Ding Junhui in big trouble as Barry Hawkins edges towards victory

Ding Junhui’s hopes of winning the World Championship for the first time have took a major dent today after an impressive performance from Barry Hawkins put him on the verge of victory.

Ding Junhui. Picture by Monique Limbos

Hawkins just needs two more frames to clinch a place in the World Championship semi-finals after taking a commanding overnight lead of 11-5.

And the scoreline was fully deserved as Hawkins outclassed a misfiring Ding in all departments to take full control of the quarter-final clash at The Crucible Theatre.

Hawkins, who reached the 2013 World Championship semi-final, has been in strong form ahead of this year’s World Championship after reaching the finals of both the Welsh Open and the China Open after a difficult start to the season due to personal problems.
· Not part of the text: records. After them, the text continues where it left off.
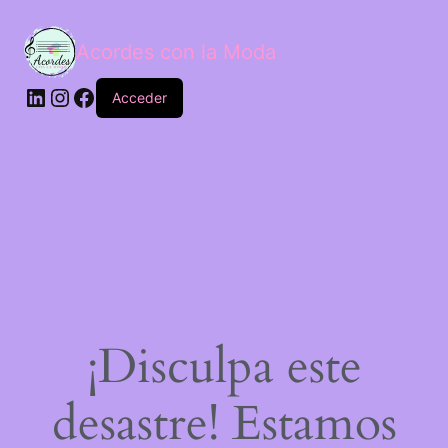
Acordes con la Moda
Acceder
¡Disculpa este
desastre! Estamos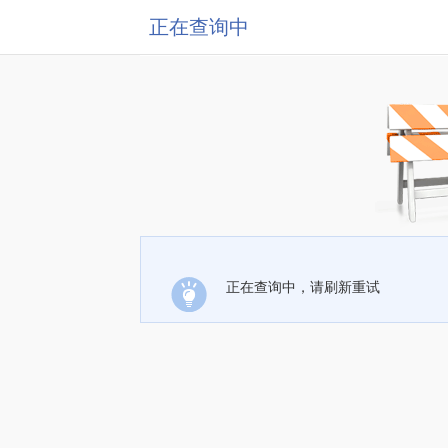
正在查询中
正在查询中，请刷新重试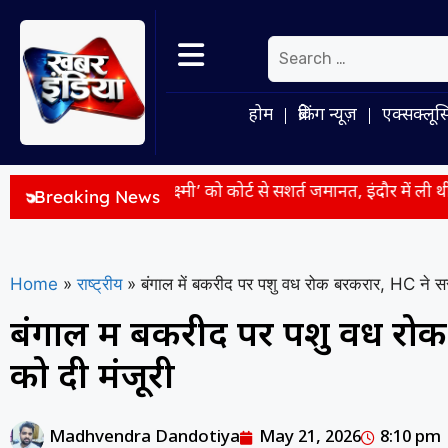
होम
ब्रेकिंग न्यूज़
एक्सक्लूस
थी ‘विजयलक्ष्मी’ को कोर्ट से सशर्त जमानत, इंदौर में ली थी एक व्यक्ति क
Breaking News
Home
»
राष्ट्रीय
»
बंगाल में बकरीद पर पशु वध रोक बरकरार, HC ने स
बंगाल में बकरीद पर पशु वध रो
को दी मंजूरी
Madhvendra Dandotiya
May 21, 2026
8:10 pm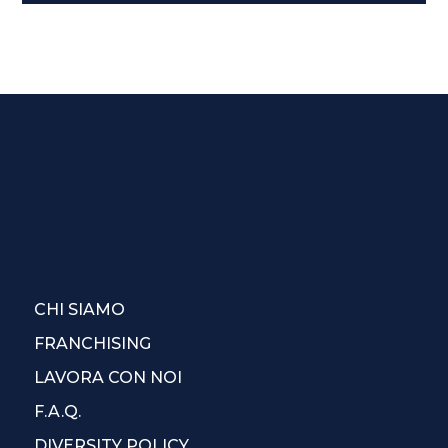
CHI SIAMO
FRANCHISING
LAVORA CON NOI
F.A.Q.
DIVERSITY POLICY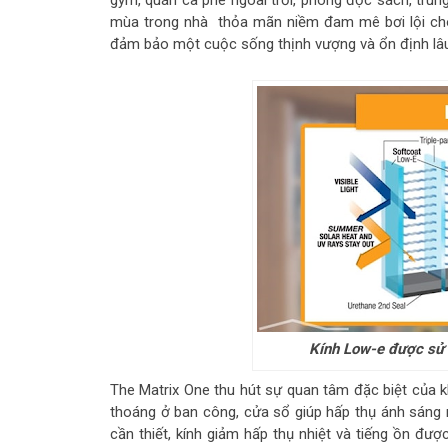
gym, quán cà phê ngoài trời, phòng đọc sách, trung 
mùa trong nhà thỏa mãn niềm đam mê bơi lội cho
đảm bảo một cuộc sống thịnh vượng và ổn định lâu
Kính Low-e được sử 
The Matrix One thu hút sự quan tâm đặc biệt của k
thoáng ở ban công, cửa sổ giúp hấp thụ ánh sáng 
cần thiết, kính giảm hấp thụ nhiệt và tiếng ồn đư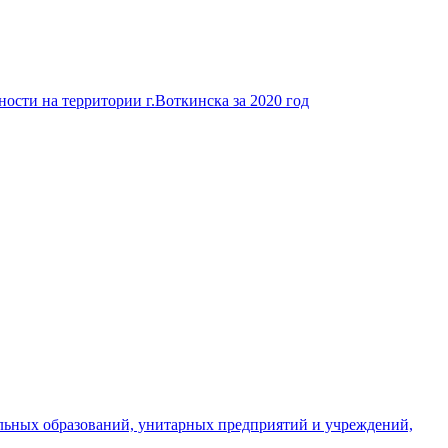
ости на территории г.Воткинска за 2020 год
льных образований, унитарных предприятий и учреждений,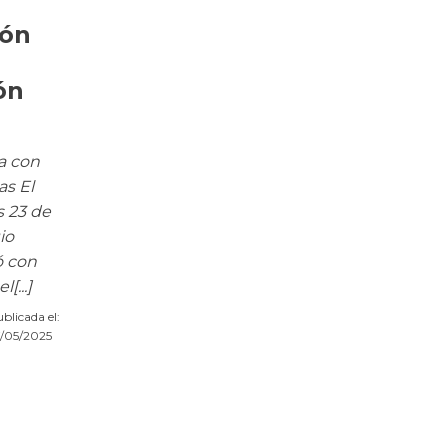
ión
ón
a con
as El
s 23 de
io
ó con
[...]
blicada el:
/05/2025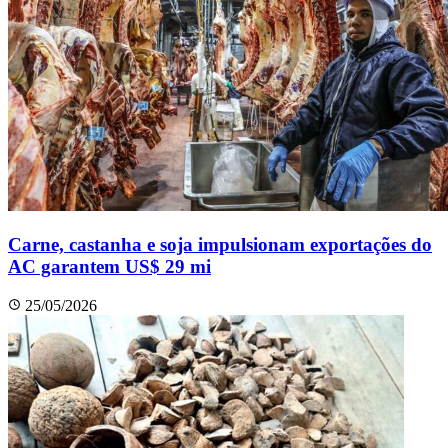
Carne, castanha e soja impulsionam exportações do
AC garantem US$ 29 mi
25/05/2026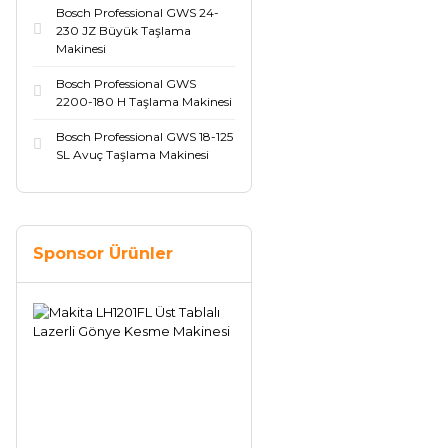
Bosch Professional GWS 24-
230 JZ Büyük Taşlama
Makinesi
Bosch Professional GWS
2200-180 H Taşlama Makinesi
Bosch Professional GWS 18-125
SL Avuç Taşlama Makinesi
Sponsor Ürünler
But after gritty wins against Stuart Carrington and Lyu Haotian, Hawkins produced his strongest performance yet in the tournament as Ding struggled to deliver the goods on the first day of the quarter-finals.

The first two frames were shared before breaks of  82 and 50 gave Hawkins an early 3-1 lead at the start of the morning.

Ding, bidding to become Asian’s first ever World Championship winner, won the next frame with a run of 76 but Hawkins came back to restore a two-frame lead at 4-2.

Barry Hawkins. Picture by Monique Limbos

China’s number one star then made it 4-3 only for Hawkins to ensure a lead ahead of the night’s second session by winning the eighth frame.

After the restart Hawkins began his charge as Ding struggled to produce his best form. Breaks of 60, 73 and 76 gave Hawkins a commanding 8-3 lead.

A century break from Ding made it 8-4 and he dominated the next to reduce his arrears to 8-5 but Hawkins took full advantage of some bad misses from his opponent to win the next three frames.

The match resumes at 10am on Wednesday with Hawkins needing just two more frames to secure a place in his fifth World Championship semi-final. Ding Junhui has been left with a mountain to climb.